## GIVEN PASSAGE

I think this is exactly the reason why the VP tree performs (slightly) better than the BK tree. Being "deeper" rather than "shallower", it compares against more points rather than using finer-grained comparisons against fewer points. I suspect that the differences are more extreme in higher dimensional spaces.
A final tip: leaf nodes in the tree should just be flat arrays of integers for a linear scan. For small sets (maybe 1000 points or fewer) this will be faster and more memory efficient.
I wrote a solution where I represent the input numbers in a bitset of 232 bits, so I can check in O(1) whether a certain number is in the input. Then for a queried number and maximum distance, I recursively generate all numbers within that distance and check them against the bitset.
For example for maximum distance 5, this is 242825 numbers (sumd = 0 to 5 {32 choose d}). For comparison, Dietrich Epp's VP-tree solution for example goes through 22% of the 100 million numbers, i.e., through 22 million numbers.
I used Dietrich's code/solutions as the basis to add my solution and compare it with his. Here are speeds, in queries per second, for maximum distances up to 10:
Dist BK Tree VP Tree Bitset Linear
1 10,133.83 15,773.69 1,905,202.76 4.73
2 677.78 1,006.95 218,624.08 4.70
3 113.14 173.15 27,022.32 4.76
4 34.06 54.13 4,239.28 4.75
5 15.21 23.81 932.18 4.79
6 8.96 13.23 236.09 4.78
7 6.52 8.37 69.18 4.77
8 5.11 6.15 23.76 4.68
9 4.39 4.83 9.01 4.47
10 3.69 3.94 2.82 4.13
Prepare 4.1s 21.0s 1.52s 0.13s
times (for building the data structure before the queries)
For small distances, the bitset solution is by far the fastest of the four. Question author Eric commented below that the largest distance of interest would probably be 4-5. Naturally, my bitset solution becomes slower for larger distances, even slower than the linear search (for distance 32, it would go through 232 numbers). But for distance 9 it still easily leads.
I also modified Dietrich's testing. Each of the above results is for letting the algorithm solve at least three queries and as many queries as it can in about 15 seconds (I do rounds with 1, 2, 4, 8, 16, etc queries, until at least 10 seconds have passed in total). That's fairly stable, I even get similar numbers for just 1 second.

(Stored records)
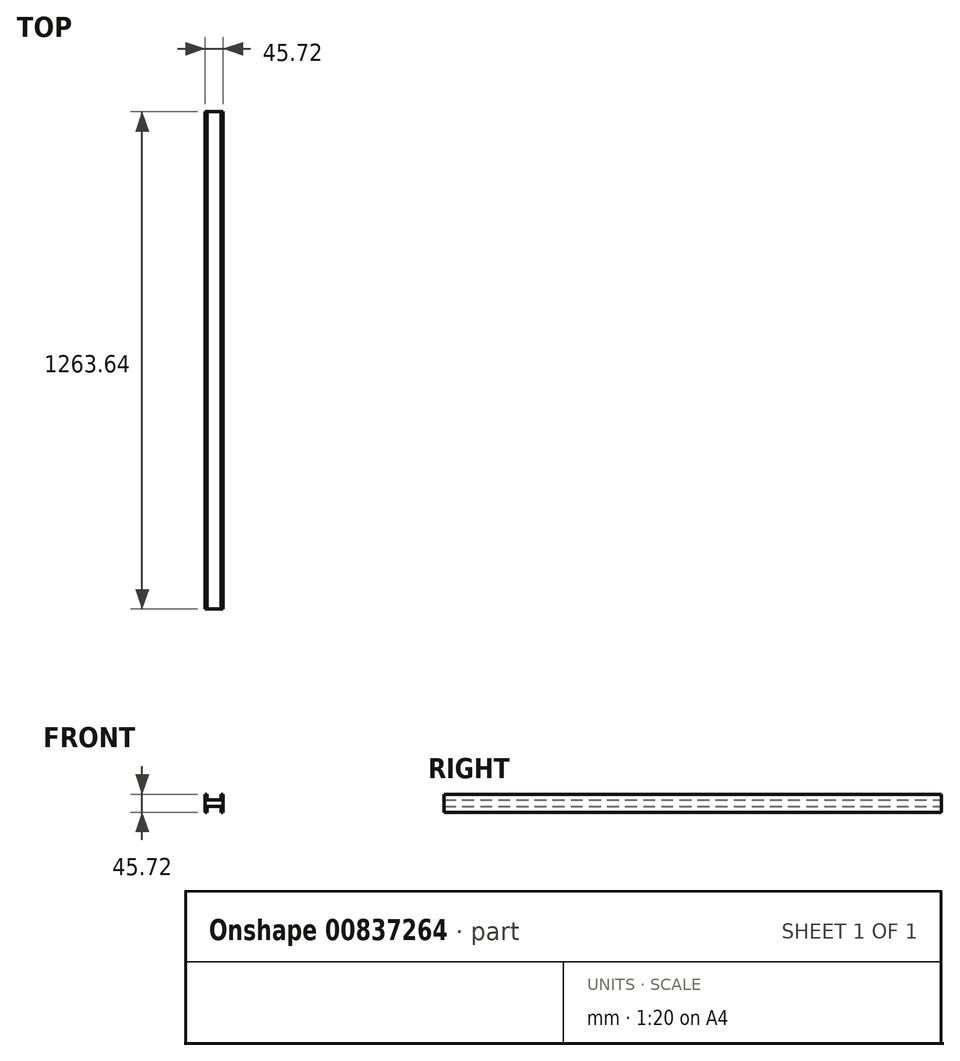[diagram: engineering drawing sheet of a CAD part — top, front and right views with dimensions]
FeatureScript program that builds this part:
annotation { "Feature Type Name" : "Feature", "Feature Type Description" : "" }
export const myFeature = defineFeature(function(context is Context, id is Id, definition is map)
    precondition{}
    {
        {
            var Q0;
            Q0=qCreatedBy(makeId("Front.planeOp"),FACE);
            var sketch = newSketch(context, id + "F0", { "sketchPlane" : qUnion([Q0])});
            skLineSegment(sketch, "E0.bottom", {"start": v(22.86, 22.86) * mm, "end": v(17.8, 22.86) * mm});
            skLineSegment(sketch, "E0.top", {"start": v(22.86, -22.86) * mm, "end": v(17.8, -22.86) * mm});
            skLineSegment(sketch, "E0.left", {"start": v(22.86, 22.86) * mm, "end": v(22.86, -22.86) * mm});
            skLineSegment(sketch, "E0.right", {"start": v(-22.86, 22.86) * mm, "end": v(-22.86, -22.86) * mm});
            skPoint(sketch, "E0.middle", {"position": v(0, 0) * mm});
            skLineSegment(sketch, "E1.top", {"start": v(-18.22, 8.64) * mm, "end": v(17.8, 8.64) * mm});
            skLineSegment(sketch, "E1.left", {"start": v(-18.22, 22.86) * mm, "end": v(-18.22, 8.64) * mm});
            skLineSegment(sketch, "E1.right", {"start": v(17.8, 22.86) * mm, "end": v(17.8, 8.64) * mm});
            skLineSegment(sketch, "E2", {"start": v(-65.42, 0) * mm, "end": v(65.2, 0) * mm, "construction": true});
            skLineSegment(sketch, "E3.MirrorCS", {"start": v(-18.22, -22.86) * mm, "end": v(-18.22, -8.64) * mm});
            skLineSegment(sketch, "E4.MirrorCS", {"start": v(-18.22, -8.64) * mm, "end": v(17.8, -8.64) * mm});
            skLineSegment(sketch, "E5.MirrorCS", {"start": v(17.8, -22.86) * mm, "end": v(17.8, -8.64) * mm});
            skLineSegment(sketch, "E6.trimOffspring", {"start": v(-18.22, 22.86) * mm, "end": v(-22.86, 22.86) * mm});
            skPoint(sketch, "E7.orphan", {"position": v(17.8, -31.29) * mm});
            skLineSegment(sketch, "E8.trimOffspring", {"start": v(-18.22, -22.86) * mm, "end": v(-22.86, -22.86) * mm});
            skPoint(sketch, "E9.orphan", {"position": v(-18.22, -31.29) * mm});
            skSolve(sketch);
        }
        {
            var Q0;
            Q0=qSketchRegion(id+"F0",true);
            extrude(context, id + "F1", {"entities" : qUnion([Q0]), "endBound" : BoundingType.SYMMETRIC, "depth" : 1263.65 * mm, "offsetDistance" : 25.4 * mm});
        }
    });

## GIVEN PROBLEM A
List the four methods whose speeds are compared in the table of the benchmark post.
## GIVEN PROBLEM B
Reproduce a stretch of the benchmark post: begin at the words "For small distances, the" and stop after "just 1 second.".
The entries can be left aside.

## EXERCISE SOLUTION A
BK Tree, VP Tree, Bitset, Linear

## EXERCISE SOLUTION B
For small distances, the bitset solution is by far the fastest of the four. Question author Eric commented below that the largest distance of interest would probably be 4-5. Naturally, my bitset solution becomes slower for larger distances, even slower than the linear search (for distance 32, it would go through 232 numbers). But for distance 9 it still easily leads.
I also modified Dietrich's testing. Each of the above results is for letting the algorithm solve at least three queries and as many queries as it can in about 15 seconds (I do rounds with 1, 2, 4, 8, 16, etc queries, until at least 10 seconds have passed in total). That's fairly stable, I even get similar numbers for just 1 second.